Our democracy rests on an intricate set of checks and balances, brilliantly envisioned by our forefathers.
Yet, our lawmakers too often want to chip away at democracy's cornerstone -- the public's right to know. Some of the offending legislation is well-intended, but some politicans fail to keep the First Amendment in the same pre-eminent position our founding fathers gave it.
On behalf of FOIFT, I played a small part Monday by testifying about two bills before the House Criminal Jurisprudence Committee.
The FOIFT tracks dozens of bills. It would be wonderful if lawmakers proposing changes in government openness and transparency would check with our organization first, but instead the FOIFT director, its board members and other volunteers race around trying to keep up with the avalanche of bills, many of which end up doing more harm than good.
Here are the talking points I brought with me from the FOIFT for the bills I testified against:
Notes: Relating to the prosecution of the offense of obstruction or retaliation. Creates an offense if a person posts on a publicly accessible website the residence address or telephone number of an individual the actor knows is a public servant or a member of a public servant's family or household with the intent to cause harm or a threat of harm to the individual or a member of the individual's family or household in retaliation for or on account of the service or status of the individual as a public servant.

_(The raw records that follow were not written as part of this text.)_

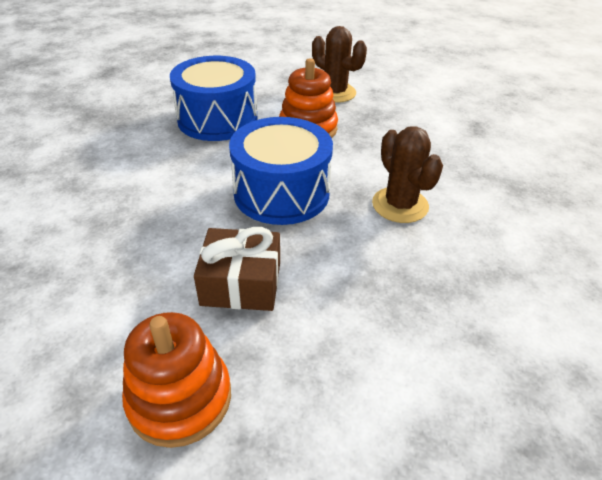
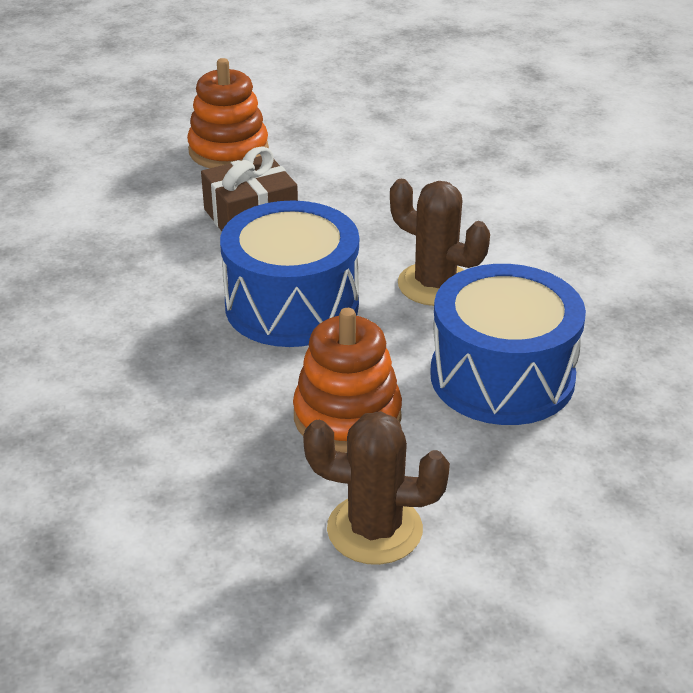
camera: 150 degrees right, 5 degrees down
brown cactus [372,126,443,223] -> brown cactus moved to [390,179,490,306]

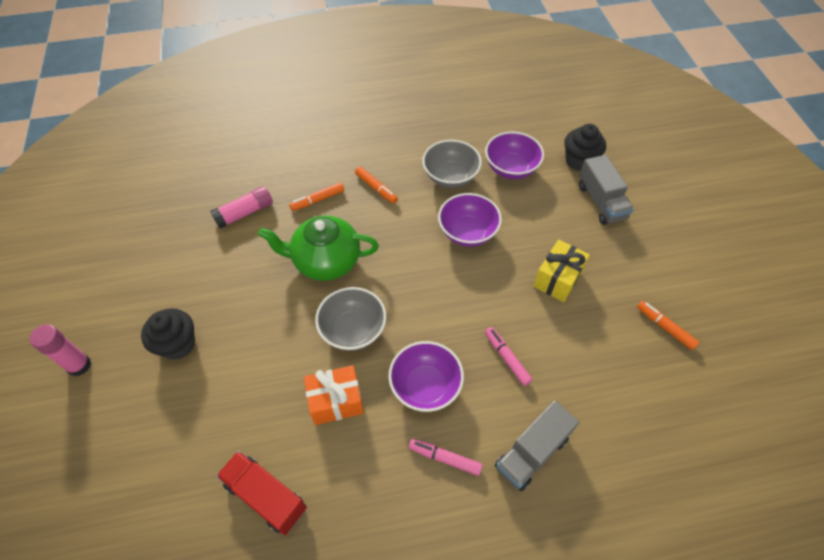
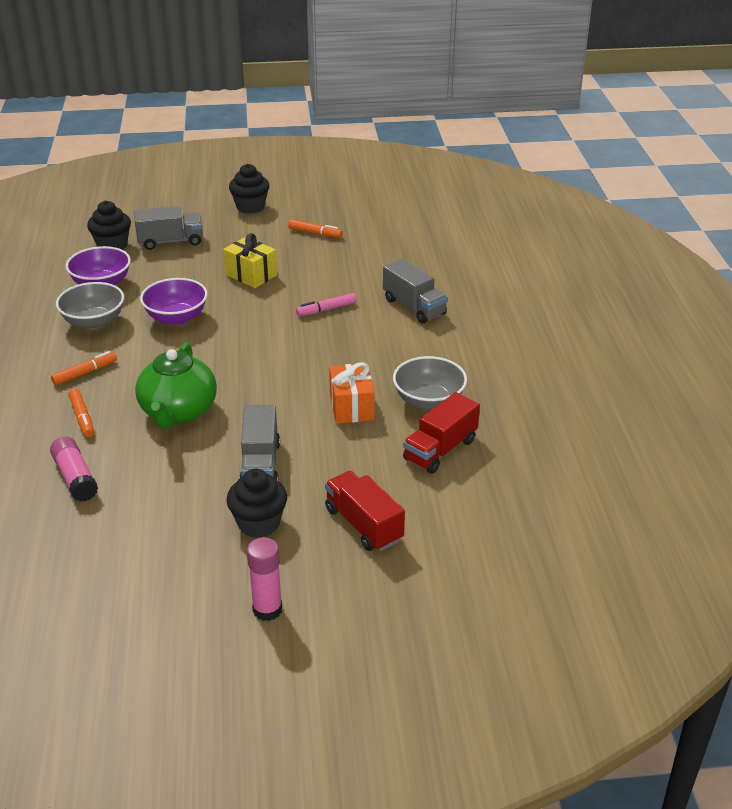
camera: 85 degrees left, 20 degrees down
grey bowl [315,287,386,351] -> grey bowl moved to [393,356,467,411]
purple bowl [389,341,464,412] -> none
pink marker [409,439,483,476] -> none
orange marker [637,301,699,350] -> orange marker turned 120 degrees counterclockwise [288,219,343,238]
none -> black cupcake [229,164,269,214]
none -> grey truck [239,405,280,480]
none -> red truck [325,471,405,551]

We consider SB 1798 to be offensive to First Amendment doctrine.
-- The bill criminalizes the simple posting of information online. It does not criminalize actual harm or an actual threat of harm made against a public servant (which are already crimes), but rather criminalizes the posting of information (address and phone number of a public servant), on the internet, and makes it a felony to do so if there is an "intent" to cause harm.
-- And what exactly constitutes the evidence of intent to harm under the bill?
Under this bill, evidence of intent to harm exists if the public servant makes a written request to remove their information, and the poster does not do so within 48 hours. That's it.
-- This construction of "intent" will have the effect of chilling speech that law enforcement disagrees with, or would rather not have asserted in the public domain. However, the First Amendment protects all speech, with very few exceptions.
-- One such exception not falling within First Amendment doctrine are threats of violence directed at a person (Virginia v. Black, SCOTUS, 2003). However, SB 1798 goes well beyond this narrow exception to First Amendment doctrine and criminalizes speech that contains no threat of harm. It creates an implication that intent to harm exists if law enforcement asks to have it taken down and it isn't taken down. This is self-serving, and not consistent with First Amendment jurisprudence.
-- Even worse, this would be a felony, for simply posting a public servant's address and telephone number, even if there is an absence of actual intent to harm.
-- This bill appears to be in reaction to the malicious postings elsewhere by the hacker group known as Anonymous. Anonymous is doing all kinds of malicious things on the Internet. They've also targeted the U.S. State Department, among others. It's worth emphasizing that the general public is at risk, as well, from hackers. We certainly should look for safeguards from hackers.
But our response cannot be to close down/close off government or crack down on all free speech on the web, which this bill seems to be doing.
Thank you for your time and attention.
Notes: Relating to the confidentiality of certain grand juror information. This bill would close off the identity of grand jurors.
Our concerns about SB 834 focus on its intent to keep secret the names of grand jurors.
-- Shutting off this information to citizens does not serve the public good. Something as important as the makeup of grand juries should certainly not be kept out of public view.
-- Currently, the home addresses, phone numbers, social security numbers and home telephone numbers of grand jurors are confidential under Texas law
-- However, the names are available to the public. Citizens have the right to know who is selected for a grand jury. Checks and balances can be kept on the system by looking at the makeup of grand juries and determining whether there are conflicts of interest among those selected or any other questionable matters.
-- Grand juries have broad powers to compel the production of documents and the testimony of witnesses. They meet in secrecy. Only about half of the states in the union use grand juries. Those that still do generally support the idea that they serve as a safeguard against prosecutorial overreach.
-- However, that check and balance becomes unlikely if the public doesn't even know who is serving on the grand jury. What would stop a district attorney from hand-picking grand jurors who will rubber-stamp his decisions? Texas history, unfortunately, is filled with examples of DAs abusing their power.
-- In my 30 years of newspaper experience, I've never heard of even one grand juror being subjected to any harm from his or her name being public. This bill seems to be a solution to a problem that doesn't exist. Instead, this legislation seriously damages the spirit of openness and transparency in Texas government.
-- Our democracy rests upon the public's right to know, and that is why the Freedom of Information Foundation of Texas urges you to reject SB 834.
Thank you for time and attention.
Have you ever testified before the Legislature? It is an intimidating and time-consuming process. I'll post later on the question-and-answer sessions that followed my testimony.